The past 18 months since January 2020 present a unique opportunity (singular, hopefully) to reexamine relations previously taken for granted – interior-exterior, work-rest, safe-dangerous, and personal-public. Global and local systems, as well as ecological and cultural structures have undergone pronounced transformation. Now, with the gradual return to “life pre-Covid” we are experiencing the reorganization of the familiar systems and patterns that existed before the global pandemic. The exhibition Regroup at Litvak Contemporary celebrates the return to a vibrant cultural and artistic world and the reorganization of the gallery space itself.

This period saw the global world withdraw into national and local, largely familial, confinement. The relations between the group and the individual seem to have been transformed; many people were isolated and spent many hours and days alone and on the internet. Couples isolated together; certain groups, such as school classes or office staff ceased to exist; the family unit suffered ups and downs. Many communities moved from the physical to the virtual world and a new type of group formed – the capsule, which from the day of its invention, as a closed and defined unit, created a structure in which each capsule member was required to take their place and detach from friends in other capsules.
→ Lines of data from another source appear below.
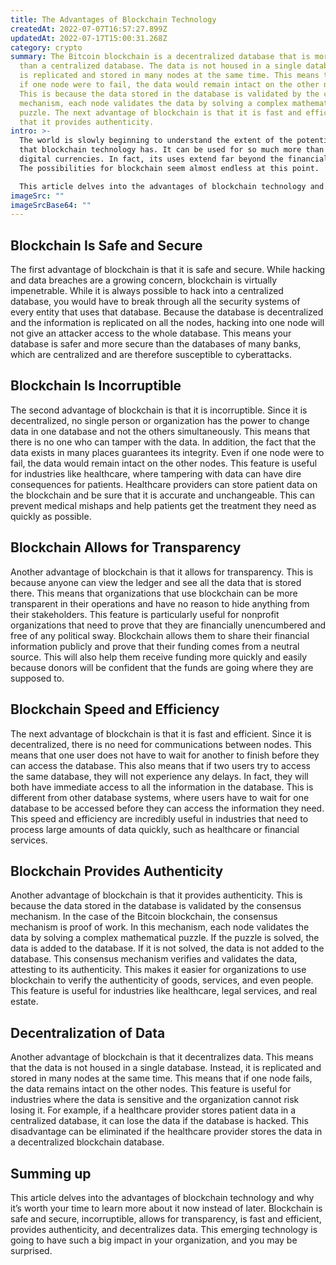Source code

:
 ```yaml
---
title: The Advantages of Blockchain Technology
createdAt: 2022-07-07T16:57:27.899Z
updatedAt: 2022-07-17T15:00:31.268Z
category: crypto
summary: The Bitcoin blockchain is a decentralized database that is more secure
  than a centralized database. The data is not housed in a single database, it
  is replicated and stored in many nodes at the same time. This means that even
  if one node were to fail, the data would remain intact on the other nodes.
  This is because the data stored in the database is validated by the consensus
  mechanism, each node validates the data by solving a complex mathematical
  puzzle. The next advantage of blockchain is that it is fast and efficient, and
  that it provides authenticity.
intro: >-
  The world is slowly beginning to understand the extent of the potential
  that blockchain technology has. It can be used for so much more than just
  digital currencies. In fact, its uses extend far beyond the financial sector.
  The possibilities for blockchain seem almost endless at this point. 

  This article delves into the advantages of blockchain technology and why it’s worth your time to learn more about it now instead of later. . You might not believe that this emerging technology is going to have such a big impact in your industry, but you may be surprised. There are many industries that could use it, from healthcare to real estate and even nonprofit organizations. Read on to find out how blockchain can make your organization better equipped to thrive in today’s fast-changing business environment, as well as how you can take advantage of it sooner rather than later.
imageSrc: ""
imageSrcBase64: ""
---
```


## Blockchain Is Safe and Secure

The first advantage of blockchain is that it is safe and secure. While hacking and data breaches are a growing concern, blockchain is virtually impenetrable. While it is always possible to hack into a centralized database, you would have to break through all the security systems of every entity that uses that database.
Because the database is decentralized and the information is replicated on all the nodes, hacking into one node will not give an attacker access to the whole database.
This means your database is safer and more secure than the databases of many banks, which are centralized and are therefore susceptible to cyberattacks.

## Blockchain Is Incorruptible

The second advantage of blockchain is that it is incorruptible. Since it is decentralized, no single person or organization has the power to change data in one database and not the others simultaneously. This means that there is no one who can tamper with the data.
In addition, the fact that the data exists in many places guarantees its integrity. Even if one node were to fail, the data would remain intact on the other nodes.
This feature is useful for industries like healthcare, where tampering with data can have dire consequences for patients. Healthcare providers can store patient data on the blockchain and be sure that it is accurate and unchangeable. This can prevent medical mishaps and help patients get the treatment they need as quickly as possible.

## Blockchain Allows for Transparency

Another advantage of blockchain is that it allows for transparency. This is because anyone can view the ledger and see all the data that is stored there. This means that organizations that use blockchain can be more transparent in their operations and have no reason to hide anything from their stakeholders.
This feature is particularly useful for nonprofit organizations that need to prove that they are financially unencumbered and free of any political sway. Blockchain allows them to share their financial information publicly and prove that their funding comes from a neutral source.
This will also help them receive funding more quickly and easily because donors will be confident that the funds are going where they are supposed to.

## Blockchain Speed and Efficiency

The next advantage of blockchain is that it is fast and efficient. Since it is decentralized, there is no need for communications between nodes. This means that one user does not have to wait for another to finish before they can access the database.
This also means that if two users try to access the same database, they will not experience any delays. In fact, they will both have immediate access to all the information in the database.
This is different from other database systems, where users have to wait for one database to be accessed before they can access the information they need.
This speed and efficiency are incredibly useful in industries that need to process large amounts of data quickly, such as healthcare or financial services.

## Blockchain Provides Authenticity

Another advantage of blockchain is that it provides authenticity. This is because the data stored in the database is validated by the consensus mechanism. In the case of the Bitcoin blockchain, the consensus mechanism is proof of work. In this mechanism, each node validates the data by solving a complex mathematical puzzle. If the puzzle is solved, the data is added to the database. If it is not solved, the data is not added to the database.
This consensus mechanism verifies and validates the data, attesting to its authenticity. This makes it easier for organizations to use blockchain to verify the authenticity of goods, services, and even people.
This feature is useful for industries like healthcare, legal services, and real estate.

## Decentralization of Data

Another advantage of blockchain is that it decentralizes data. This means that the data is not housed in a single database. Instead, it is replicated and stored in many nodes at the same time. This means that if one node fails, the data remains intact on the other nodes.
This feature is useful for industries where the data is sensitive and the organization cannot risk losing it.
For example, if a healthcare provider stores patient data in a centralized database, it can lose the data if the database is hacked.
This disadvantage can be eliminated if the healthcare provider stores the data in a decentralized blockchain database.

## Summing up

This article delves into the advantages of blockchain technology and why it’s worth your time to learn more about it now instead of later. Blockchain is safe and secure, incorruptible, allows for transparency, is fast and efficient, provides authenticity, and decentralizes data. This emerging technology is going to have such a big impact in your organization, and you may be surprised.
Through the works in the exhibition we seek to ask questions that arise from the intersection of the delicate symbiosis within the group and the recuperation after a traumatic pandemic period. The collective fabric of the works attempts to examine in abstract and figurative means questions such as: Can a group be defined by an individual? What is the power of the group on each one of its members? How does a group develop from isolated individuals into a homogenic entity? Do the group members support or interfere with each other? The works on display become dependent on each other, shed light from one angle, criticize one another, interact internally and externally, aesthetically and ideologically. Their gathering creates a tempestuous relationship open to the interpretation of each viewer.